The Bench observed -

++ As has been recorded by CESTAT in its order dated 7.10.2005 the appellants filed necessary declaration opting to pay duty under Rule 96 ZO(3) in the year 1997 and also again on 1.4.1998. The said Rule does not require filing of declaration on an annual basis. Indeed the format of the declaration prescribed under Rules 96 ZO(4) also makes it clear that the declaration is not for any particular financial year nor is it required to be filed for every financial year. The format of the declaration prescribed is re-produced below:

"We ________(name of the factory), located at ________(address) hereby wish to avail of the scheme described in sub-rule (3) of rule 96 ZO, for full and final discharge of our duty liability for the manufacture of ingots and billets of non-alloy steel under Section 3 A of the Central Excise Act, 1944 (1 of 1944)."

++ Even the appellants' declarations did not indicate that they were valid only for one financial year. Therefore unless the appellants specifically opted out of the scheme, the declarations they filed opting for the compounded levy scheme obviously continued to be valid.

++ The Supreme Court in the case of CCE Vs. Venus Castings Pvt. Ltd.- 2002-TIOL-113-SC-CX has held that the assessee if they have availed of the procedure under Rule 96 ZO(3) at their option, cannot claim the benefit of determination of production capacity under Section 3A(4) of the Central Excise Act, 1944 which is specifically excluded. As observed by CESTAT in its order dated 7.10.2005, the Supreme Court in the case of Venus Castings (supra) also held that a manufacturer cannot opt twice during one financial year first choosing to pay in accordance to Sub-Rule (3) of Rule 96 ZO of Central Excise Rules and, thereafter, to switch over to actual production basis under Section 3A (4) of the Central Excise Act.

++ This itself means that the assessee can opt out of the scheme at the end of the financial year. It is matter of record that the assessee never opted out of the compounded levy scheme after having opted in for the same. Letters cited by them only show that they were not happy with the quantum of duty liability in terms of the said Rule 96ZO(3).

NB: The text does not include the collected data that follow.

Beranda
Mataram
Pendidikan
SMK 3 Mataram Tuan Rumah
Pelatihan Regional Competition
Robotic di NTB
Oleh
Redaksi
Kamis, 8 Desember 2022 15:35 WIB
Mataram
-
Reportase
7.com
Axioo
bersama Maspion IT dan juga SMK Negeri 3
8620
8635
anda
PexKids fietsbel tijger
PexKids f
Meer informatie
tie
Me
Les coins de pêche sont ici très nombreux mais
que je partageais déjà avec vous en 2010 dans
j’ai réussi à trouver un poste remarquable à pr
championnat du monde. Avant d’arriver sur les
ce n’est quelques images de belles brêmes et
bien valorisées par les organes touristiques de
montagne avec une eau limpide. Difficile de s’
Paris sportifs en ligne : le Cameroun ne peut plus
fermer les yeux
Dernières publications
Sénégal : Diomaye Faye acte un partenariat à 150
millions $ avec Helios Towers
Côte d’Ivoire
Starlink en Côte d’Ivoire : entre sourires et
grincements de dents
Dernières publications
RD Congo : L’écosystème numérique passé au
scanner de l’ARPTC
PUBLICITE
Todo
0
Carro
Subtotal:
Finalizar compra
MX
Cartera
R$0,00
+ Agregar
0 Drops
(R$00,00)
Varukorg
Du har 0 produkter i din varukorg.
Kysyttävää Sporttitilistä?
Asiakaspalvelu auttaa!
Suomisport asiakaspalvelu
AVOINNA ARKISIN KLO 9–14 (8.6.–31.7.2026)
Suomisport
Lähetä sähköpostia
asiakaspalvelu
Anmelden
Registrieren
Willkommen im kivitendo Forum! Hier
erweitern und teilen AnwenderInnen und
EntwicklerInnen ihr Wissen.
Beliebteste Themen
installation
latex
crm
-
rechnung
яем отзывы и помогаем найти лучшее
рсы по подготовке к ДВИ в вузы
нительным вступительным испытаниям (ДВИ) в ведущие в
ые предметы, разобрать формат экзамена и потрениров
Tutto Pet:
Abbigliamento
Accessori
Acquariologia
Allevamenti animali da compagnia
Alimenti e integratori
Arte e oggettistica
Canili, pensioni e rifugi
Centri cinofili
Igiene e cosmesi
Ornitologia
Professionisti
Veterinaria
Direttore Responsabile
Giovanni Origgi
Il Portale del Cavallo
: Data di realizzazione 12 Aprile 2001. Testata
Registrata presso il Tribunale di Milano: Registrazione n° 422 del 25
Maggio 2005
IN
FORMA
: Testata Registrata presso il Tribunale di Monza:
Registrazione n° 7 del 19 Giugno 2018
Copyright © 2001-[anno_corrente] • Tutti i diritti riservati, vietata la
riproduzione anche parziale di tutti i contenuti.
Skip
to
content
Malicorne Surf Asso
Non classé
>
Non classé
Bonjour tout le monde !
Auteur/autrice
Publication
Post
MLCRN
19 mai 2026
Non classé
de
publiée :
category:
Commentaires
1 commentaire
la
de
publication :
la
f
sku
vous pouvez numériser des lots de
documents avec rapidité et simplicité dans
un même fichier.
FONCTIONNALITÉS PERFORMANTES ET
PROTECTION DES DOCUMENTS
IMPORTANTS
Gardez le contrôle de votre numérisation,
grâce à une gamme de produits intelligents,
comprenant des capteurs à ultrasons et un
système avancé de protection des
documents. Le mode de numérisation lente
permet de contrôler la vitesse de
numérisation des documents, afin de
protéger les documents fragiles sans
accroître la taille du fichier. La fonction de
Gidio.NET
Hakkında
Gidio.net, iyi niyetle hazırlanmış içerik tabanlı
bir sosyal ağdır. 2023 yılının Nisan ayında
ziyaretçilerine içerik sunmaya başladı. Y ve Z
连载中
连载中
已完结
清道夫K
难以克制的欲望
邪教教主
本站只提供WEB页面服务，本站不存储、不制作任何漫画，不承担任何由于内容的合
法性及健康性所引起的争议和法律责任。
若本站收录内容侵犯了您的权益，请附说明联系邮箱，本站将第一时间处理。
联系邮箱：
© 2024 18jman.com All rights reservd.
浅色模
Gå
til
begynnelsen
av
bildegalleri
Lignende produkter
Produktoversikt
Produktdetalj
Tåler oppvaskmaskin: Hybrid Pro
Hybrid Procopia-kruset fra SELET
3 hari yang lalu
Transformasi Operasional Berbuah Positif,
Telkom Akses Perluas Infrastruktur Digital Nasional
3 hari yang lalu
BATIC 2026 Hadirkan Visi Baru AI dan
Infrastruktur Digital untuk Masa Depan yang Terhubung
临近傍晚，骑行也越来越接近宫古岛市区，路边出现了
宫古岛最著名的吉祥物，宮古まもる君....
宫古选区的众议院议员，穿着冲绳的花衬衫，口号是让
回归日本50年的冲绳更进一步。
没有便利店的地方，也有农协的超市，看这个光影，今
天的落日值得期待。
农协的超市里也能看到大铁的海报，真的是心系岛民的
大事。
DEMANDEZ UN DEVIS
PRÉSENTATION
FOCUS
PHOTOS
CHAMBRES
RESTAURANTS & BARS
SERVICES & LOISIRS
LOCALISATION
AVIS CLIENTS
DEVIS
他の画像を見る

But such unhappiness can never be equated to a formal opting out of the scheme.

++ For example, expressing unhappiness in a marriage can never be taken to be tantamount to opting for divorce. Thus it is evident that in the wake of the fact that the appellants never opted out [after having opted in for paying under Rules 96 ZO (3)] they continued to be liable to be assessed thereunder. There is not even an iota of doubt that there was no requirement to file the option to opt for the scheme in every financial year. Similarly, there is no ground to even suggest that the declaration to opt for the scheme was valid only for one financial year. Thus once having opted in, one had to expressly opt out of the same.

The appellant also raised the issue of maintainability of the proceedings in the wake of abolition of Rule 96 ZO of CER, 1944 as well as Section 3A of the CEA, 1944. However, the Bench observed that since the adjudication is only within the narrow compass delineated by and in the wake of the judgement of Allahabad High Court, the said plea cannot betaken up for consideration.

In fine, it is held that the appellants were liable for payment of duty for the year 1999-2000 under Rule 96 ZO and, therefore, the Tribunal's Final Order dated 17.10.2005 required no modification whatsoever.